If binary meets exist, how do they interact with joins? Do we get a distributive lattice?

Let $\mu$ and $\nu$ be absolutely continuous with respect to $\rho$ (which exists, since there are joins), and denote by $f$ and $g$ their Radon-Nikodym derivatives, respectively. Does the measure $f\,g\,\rho$ give the meet?

Evan Patterson (Jun 08 2020 at 23:55):

In the case of the stronger, set-wise order on finite (signed) measures (given by $\mu \leq \nu$ iff $\mu(A) \leq \nu(A)$ for all $A$ ), I once checked that meets and joins exist and are given by meets and joins of the corresponding Radon-Nikodym derivatives. Thus, the meet of $\mu$ and $\nu$ is $d(\mu \wedge \nu) = (f \wedge g) d\rho$ , where $f$ and $g$ are the derivatives of $\mu$ and $\nu$ with respect to any dominating (nonnegative) measure $\rho$ .

Evan Patterson (Jun 08 2020 at 23:59):

I could post some hand-written but readable notes on this, if people are interested. I'm not sure about the case of the absolute continuity order.

Paolo Perrone (Jun 09 2020 at 01:21):

Evan Patterson said:

I could post some hand-written but readable notes on this, if people are interested. I'm not sure about the case of the absolute continuity order.

That would be nice!

Evan Patterson (Jun 09 2020 at 01:46):

OK, here are some notes, which I hope are legible (and correct!). lattice_measures.pdf

Paolo Perrone (Jun 09 2020 at 13:22):

Thank you!

Tobias Fritz (Jun 09 2020 at 14:03):

Thanks, Evan! That construction seems likely to work, in the sense that your meets and joins are plausibly also meets and joins with respect to the absolute continuity preorder. But I haven't gone through the details yet.

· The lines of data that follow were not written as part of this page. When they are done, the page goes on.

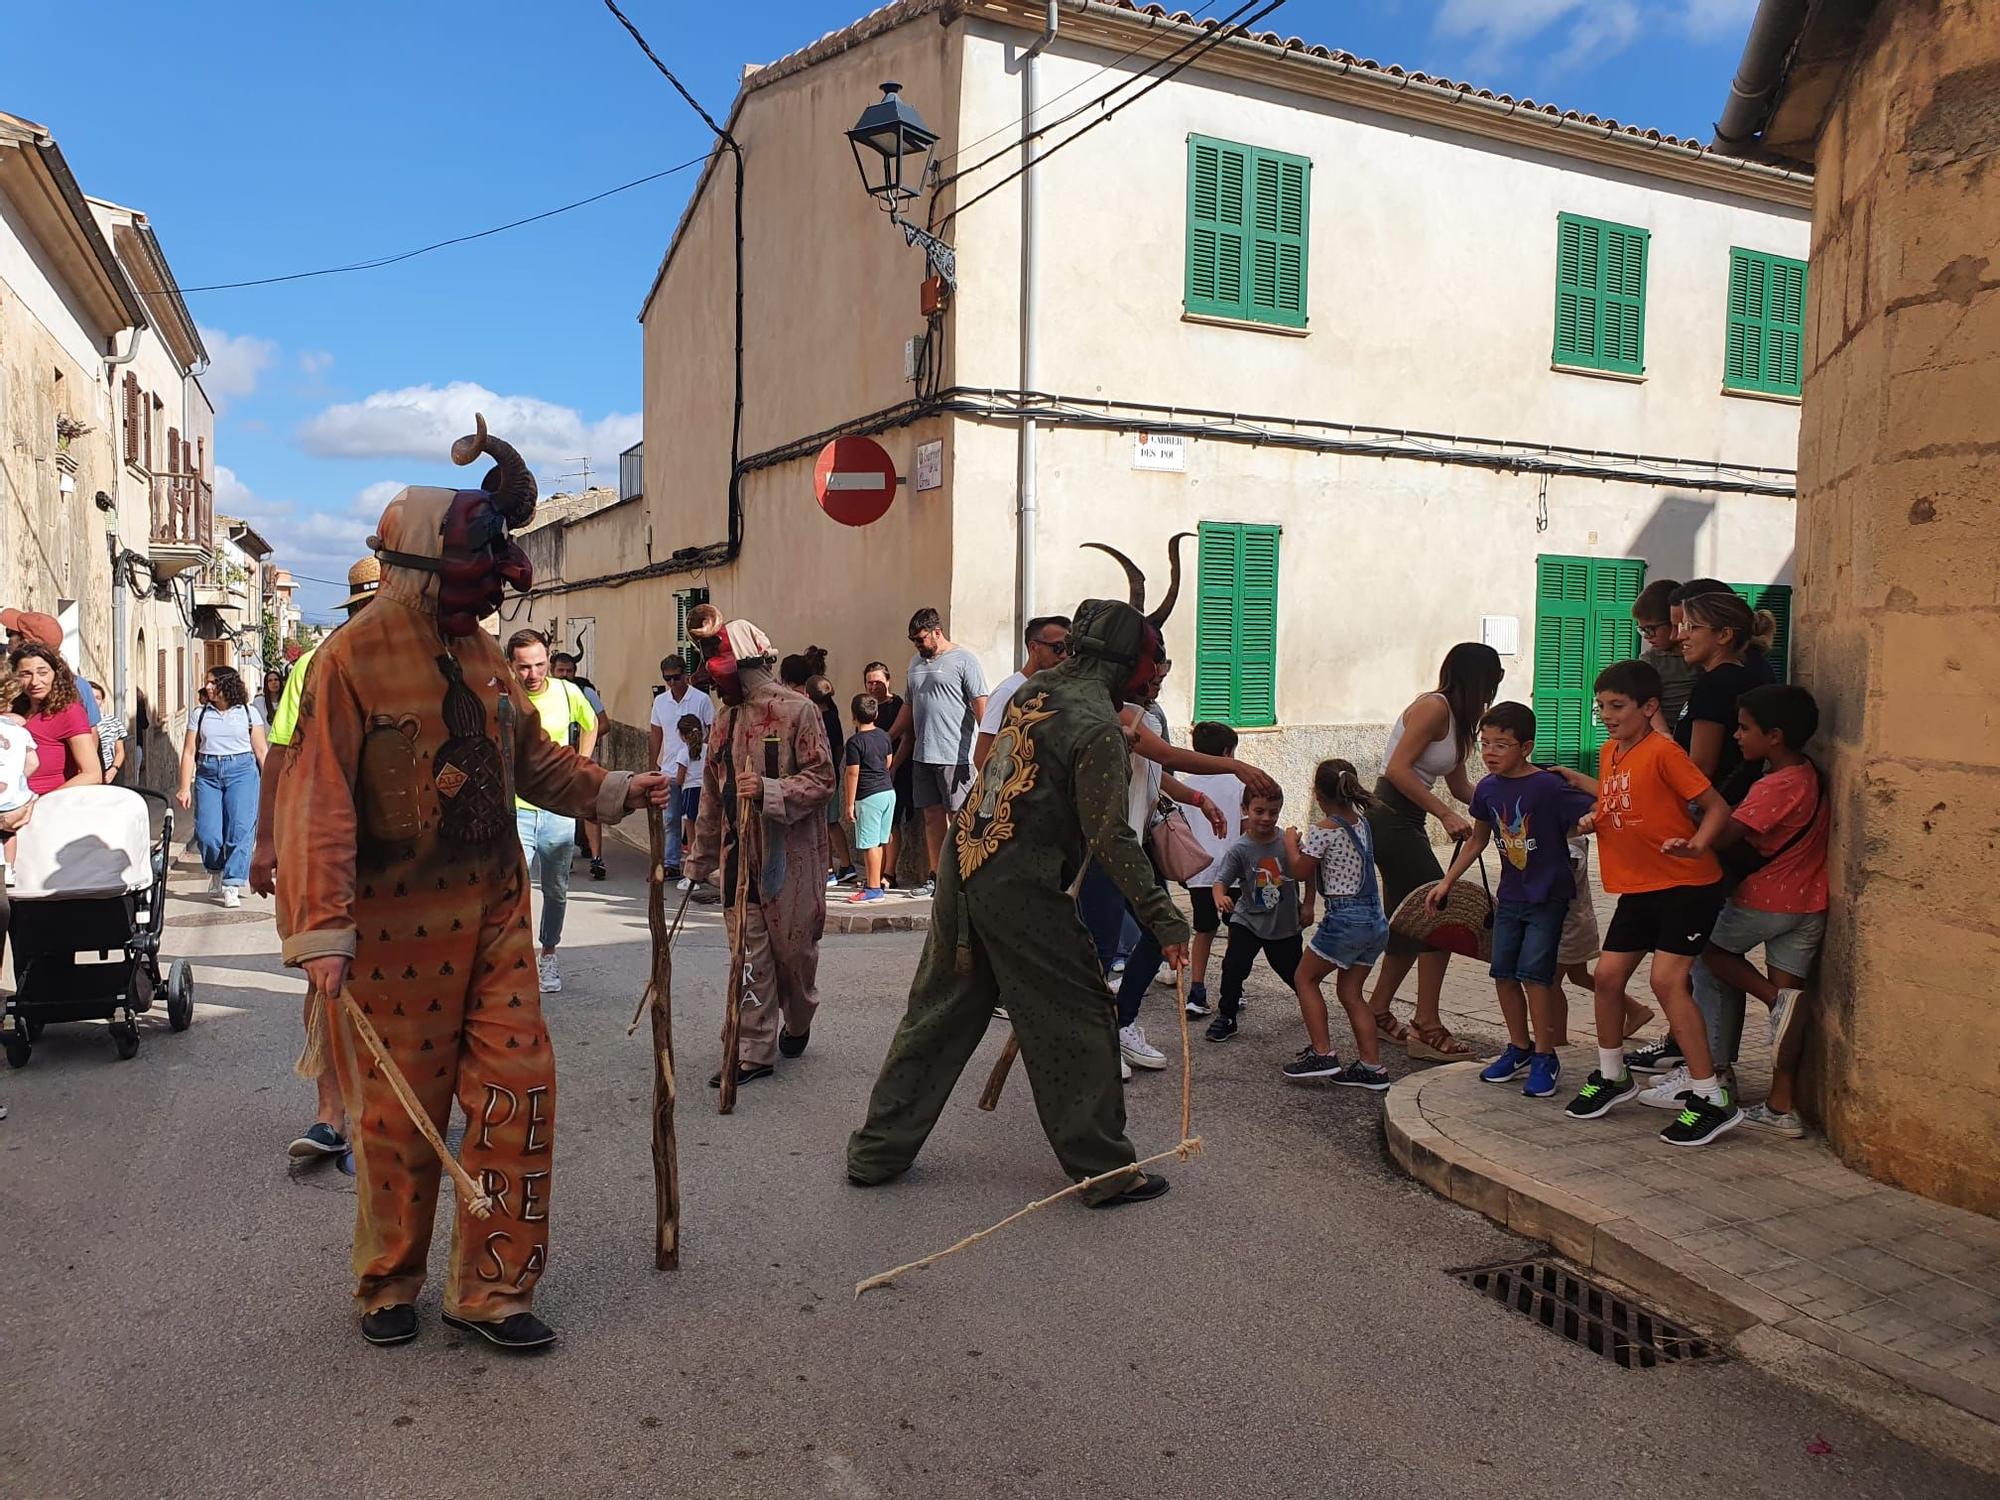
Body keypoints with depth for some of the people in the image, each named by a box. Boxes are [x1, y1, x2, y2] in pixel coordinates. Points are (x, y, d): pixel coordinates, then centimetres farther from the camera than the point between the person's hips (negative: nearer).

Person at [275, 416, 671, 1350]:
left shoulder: (481, 655, 8)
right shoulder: (351, 659, -12)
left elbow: (534, 758, 19)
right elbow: (318, 802, -15)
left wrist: (615, 791, 7)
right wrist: (322, 931, -20)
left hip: (492, 917, 6)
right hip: (394, 930, -5)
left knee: (519, 1091, 2)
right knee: (398, 1117, 8)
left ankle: (491, 1287, 17)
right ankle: (389, 1285, 31)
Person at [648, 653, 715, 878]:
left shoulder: (701, 699, -5)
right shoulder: (660, 701, 8)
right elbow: (655, 737, 15)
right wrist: (652, 767, 13)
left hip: (696, 772, -4)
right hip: (668, 772, 4)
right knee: (670, 821, 7)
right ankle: (671, 865, 14)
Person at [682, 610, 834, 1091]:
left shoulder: (797, 711, -8)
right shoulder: (725, 721, 14)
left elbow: (822, 781, -12)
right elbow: (713, 797, 20)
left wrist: (769, 791, -26)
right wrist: (700, 860, 21)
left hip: (790, 857, -5)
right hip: (739, 857, 5)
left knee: (794, 949, 8)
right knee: (750, 957, 4)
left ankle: (797, 1023, 34)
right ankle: (753, 1051, 8)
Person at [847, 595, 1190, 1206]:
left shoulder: (1031, 691, 10)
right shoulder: (1097, 726, -12)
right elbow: (1111, 838, -18)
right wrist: (1165, 920, -15)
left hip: (963, 874, 7)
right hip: (1021, 892, -7)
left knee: (936, 1014, 16)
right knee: (1078, 1021, 6)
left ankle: (876, 1151, 25)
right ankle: (1105, 1170, 14)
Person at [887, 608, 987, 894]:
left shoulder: (964, 660, -4)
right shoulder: (915, 663, 17)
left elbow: (980, 706, -9)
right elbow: (908, 708, 24)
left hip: (955, 755, -7)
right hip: (922, 755, 7)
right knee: (932, 816, 10)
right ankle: (936, 877, 17)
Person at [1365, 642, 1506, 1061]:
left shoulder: (1453, 717, 17)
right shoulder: (1434, 707, -13)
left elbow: (1460, 786, 22)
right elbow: (1397, 769, -22)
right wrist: (1446, 815, -21)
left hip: (1404, 825, 10)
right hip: (1390, 819, -10)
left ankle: (1379, 1013, 28)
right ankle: (1426, 1027, -4)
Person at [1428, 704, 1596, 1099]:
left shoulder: (1548, 786, -19)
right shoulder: (1488, 788, 0)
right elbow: (1478, 839, 13)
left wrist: (1575, 828, -38)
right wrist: (1446, 882, 14)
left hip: (1548, 895, -6)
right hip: (1510, 895, 6)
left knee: (1533, 972, -11)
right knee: (1504, 973, 8)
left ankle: (1545, 1057, 4)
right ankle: (1520, 1048, 25)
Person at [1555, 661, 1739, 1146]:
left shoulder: (1662, 751, -16)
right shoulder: (1609, 752, 8)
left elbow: (1717, 806, -16)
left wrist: (1695, 845, -32)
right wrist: (1579, 782, 10)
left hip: (1686, 884, -8)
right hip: (1638, 887, 8)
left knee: (1667, 979, -16)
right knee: (1607, 975, 9)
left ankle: (1711, 1100, -7)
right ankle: (1611, 1076, 27)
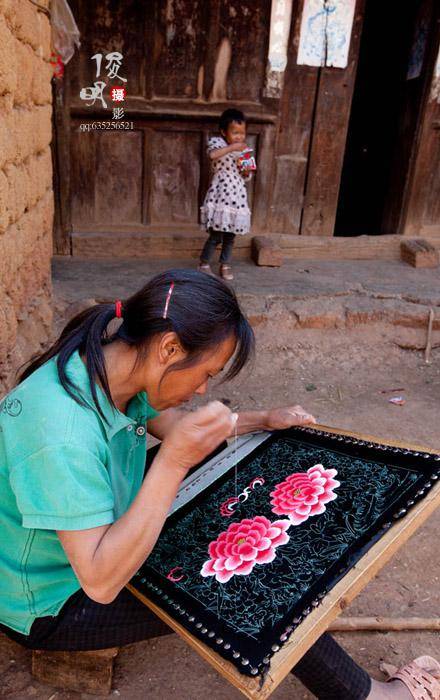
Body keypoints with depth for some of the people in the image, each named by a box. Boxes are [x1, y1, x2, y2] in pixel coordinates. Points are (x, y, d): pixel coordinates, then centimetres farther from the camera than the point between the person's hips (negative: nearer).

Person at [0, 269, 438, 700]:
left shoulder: (114, 369, -13)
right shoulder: (62, 435, -38)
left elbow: (171, 422, 6)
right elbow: (101, 583, -35)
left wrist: (263, 419, 2)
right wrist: (174, 461, -41)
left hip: (102, 540, 8)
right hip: (49, 605, -8)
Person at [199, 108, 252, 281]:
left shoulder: (243, 149, 13)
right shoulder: (217, 142, -3)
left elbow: (247, 177, 19)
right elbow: (212, 154, -28)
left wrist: (246, 171, -2)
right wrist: (232, 147, -26)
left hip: (237, 197, 6)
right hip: (220, 195, -5)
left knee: (230, 235, 9)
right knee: (216, 235, -6)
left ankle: (225, 265, 22)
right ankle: (204, 264, 10)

Some background for the question: I've been thinking a bit about categories similar to measurable spaces, and I've been wondering whether there may be such a category in which every probability measure on every space would have a "support", either in the sense of a smallest subobject from which the measure is induced by pushforward or in the Markov categories sense of support. In such a category, I would expect the equivalence classes of probability measures on $[0,1]$ with respect to absolute continuity to form part of the subobject poset of $[0,1]$ .

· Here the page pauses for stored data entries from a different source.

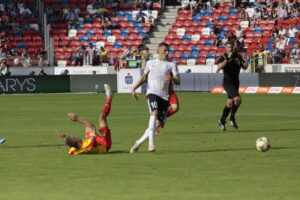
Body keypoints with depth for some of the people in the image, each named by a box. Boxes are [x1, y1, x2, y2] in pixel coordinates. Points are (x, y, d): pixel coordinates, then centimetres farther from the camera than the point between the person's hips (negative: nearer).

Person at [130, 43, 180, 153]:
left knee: (158, 122, -3)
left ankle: (139, 142, 15)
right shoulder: (150, 63, 19)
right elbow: (143, 78, 26)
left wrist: (172, 78, -20)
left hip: (164, 96, 2)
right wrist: (134, 88, 12)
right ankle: (151, 143, -37)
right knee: (154, 112, -29)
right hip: (152, 93, -2)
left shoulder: (171, 65, 13)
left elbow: (178, 81, 3)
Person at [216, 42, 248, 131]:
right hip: (227, 83, -7)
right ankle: (232, 118, -5)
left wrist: (245, 65, -7)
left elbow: (244, 67, 16)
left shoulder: (238, 56, 6)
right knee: (237, 99, -23)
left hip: (235, 83, 7)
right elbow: (219, 66, -28)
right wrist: (227, 59, -34)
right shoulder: (223, 57, -11)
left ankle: (222, 121, 26)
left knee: (230, 103, 11)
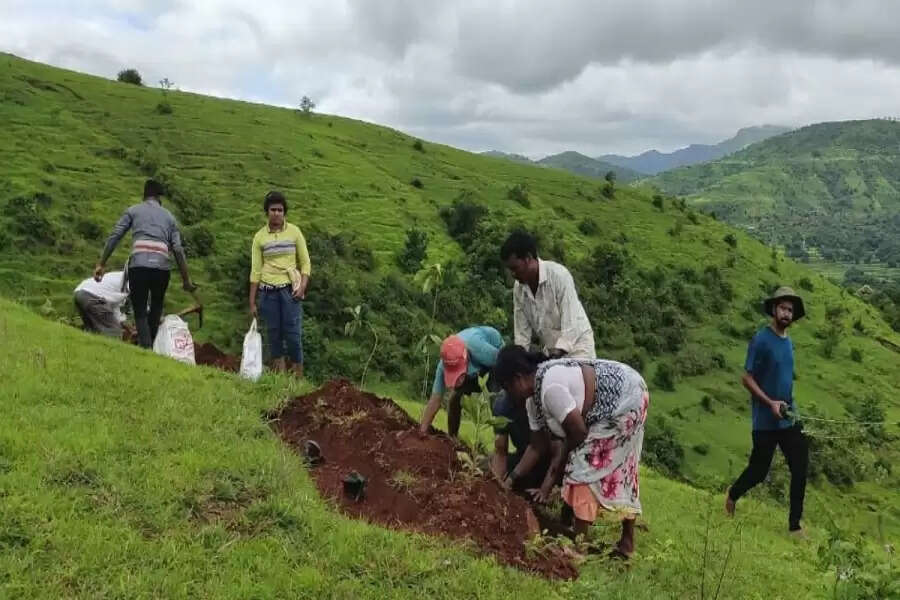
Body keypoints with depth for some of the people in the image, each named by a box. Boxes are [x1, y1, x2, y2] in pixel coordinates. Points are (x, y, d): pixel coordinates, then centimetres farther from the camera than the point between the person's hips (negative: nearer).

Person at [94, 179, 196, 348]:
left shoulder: (133, 210, 19)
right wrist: (186, 280, 13)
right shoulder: (169, 216, 22)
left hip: (138, 265, -1)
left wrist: (101, 264, 10)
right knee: (156, 308, 22)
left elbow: (114, 236, 8)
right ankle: (151, 345, 19)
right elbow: (178, 250, 12)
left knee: (140, 312, 6)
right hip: (162, 267, 1)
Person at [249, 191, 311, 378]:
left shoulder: (294, 232, 1)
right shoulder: (259, 237, 2)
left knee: (293, 331, -5)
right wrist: (252, 302, 3)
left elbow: (305, 263, 4)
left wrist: (302, 287, -11)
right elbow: (255, 271, 5)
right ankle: (279, 367, 17)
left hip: (290, 289, -1)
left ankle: (298, 373, 4)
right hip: (268, 291, 1)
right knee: (273, 330, 5)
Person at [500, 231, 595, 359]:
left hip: (576, 345, -5)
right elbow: (522, 330, 2)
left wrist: (557, 353, -31)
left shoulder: (559, 275, -20)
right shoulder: (518, 288, -3)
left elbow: (570, 321, -23)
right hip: (551, 351, 5)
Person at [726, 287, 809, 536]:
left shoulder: (789, 342, 8)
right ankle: (732, 495, 34)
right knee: (759, 471, 4)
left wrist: (789, 406, 13)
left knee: (800, 469, 3)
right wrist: (770, 403, -21)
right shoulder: (761, 340, -14)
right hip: (766, 421, -7)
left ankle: (795, 525, 15)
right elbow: (747, 379, -14)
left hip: (789, 419, 7)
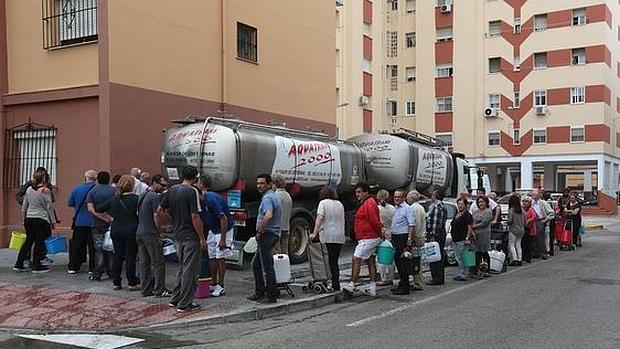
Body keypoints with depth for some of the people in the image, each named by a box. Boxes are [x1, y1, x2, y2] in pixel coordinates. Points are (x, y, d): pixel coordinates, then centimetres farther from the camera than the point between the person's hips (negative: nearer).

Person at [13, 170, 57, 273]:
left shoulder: (29, 189, 8)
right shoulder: (46, 190, -9)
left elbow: (24, 205, 15)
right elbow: (49, 207, -7)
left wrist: (24, 216, 27)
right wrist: (53, 221, -1)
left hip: (29, 218, 6)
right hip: (41, 219, -6)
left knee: (28, 241, 14)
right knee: (39, 243, 1)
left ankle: (18, 264, 15)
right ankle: (36, 266, 5)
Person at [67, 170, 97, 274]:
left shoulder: (76, 189, 0)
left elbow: (70, 203, 7)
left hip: (79, 221, 2)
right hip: (93, 222, -2)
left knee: (77, 245, 11)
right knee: (92, 246, 4)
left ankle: (73, 267, 15)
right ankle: (92, 268, 5)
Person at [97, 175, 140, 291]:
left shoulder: (113, 199, 5)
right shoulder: (135, 199, -10)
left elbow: (99, 209, 13)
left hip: (116, 231, 5)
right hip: (131, 231, -5)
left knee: (118, 256, 12)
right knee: (130, 257, 0)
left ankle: (116, 282, 16)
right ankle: (132, 283, 5)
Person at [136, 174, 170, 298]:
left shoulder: (142, 195, 16)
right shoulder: (155, 196, -12)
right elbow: (156, 217, -16)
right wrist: (159, 231, -5)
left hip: (139, 233, 9)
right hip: (151, 234, -9)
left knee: (144, 263, 10)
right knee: (158, 262, -3)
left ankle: (146, 289, 14)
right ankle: (159, 290, -1)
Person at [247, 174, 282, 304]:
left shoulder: (267, 198, -16)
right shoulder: (274, 196, 17)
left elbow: (268, 215, -35)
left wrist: (259, 231, -22)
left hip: (267, 235, -11)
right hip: (273, 234, 11)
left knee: (267, 267, -6)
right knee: (256, 264, 17)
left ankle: (271, 296, -1)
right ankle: (259, 292, 23)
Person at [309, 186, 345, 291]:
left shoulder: (323, 203, -2)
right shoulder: (340, 204, 16)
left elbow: (320, 217, -15)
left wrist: (314, 233, -20)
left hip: (328, 236, -5)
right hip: (340, 237, 5)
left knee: (331, 262, -2)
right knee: (335, 261, 11)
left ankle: (335, 285, -3)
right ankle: (336, 285, 12)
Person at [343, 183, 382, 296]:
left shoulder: (369, 204, -16)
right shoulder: (365, 204, 17)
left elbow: (374, 221, -20)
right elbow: (375, 222, 21)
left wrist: (380, 232, -9)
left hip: (367, 239, -11)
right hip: (368, 239, 11)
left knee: (356, 259, -10)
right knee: (370, 261, 11)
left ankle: (352, 284, -8)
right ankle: (372, 288, 14)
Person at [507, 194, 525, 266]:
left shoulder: (511, 209, -13)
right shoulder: (521, 210, 7)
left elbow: (510, 220, -15)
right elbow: (523, 220, 10)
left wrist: (508, 223, 5)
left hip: (513, 229, -7)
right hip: (521, 230, 7)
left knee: (511, 245, -1)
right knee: (518, 245, 13)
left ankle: (514, 260, -10)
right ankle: (520, 259, 12)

I currently think that the opposite of the category of commutative $W^*$ -algebras is an excellent candidate for such a category. And it has a number of other desirable features: completeness, cocompleteness, apparently cartesian closure (the latter per abelianizing Kornell's result on the monoidal closure of the opposite of the category of not-necessarily-commutative $W^*$ -algebras), and an immediate generalization to the quantum case given by dropping commutativity. But actually this belongs to the "open problems" thread.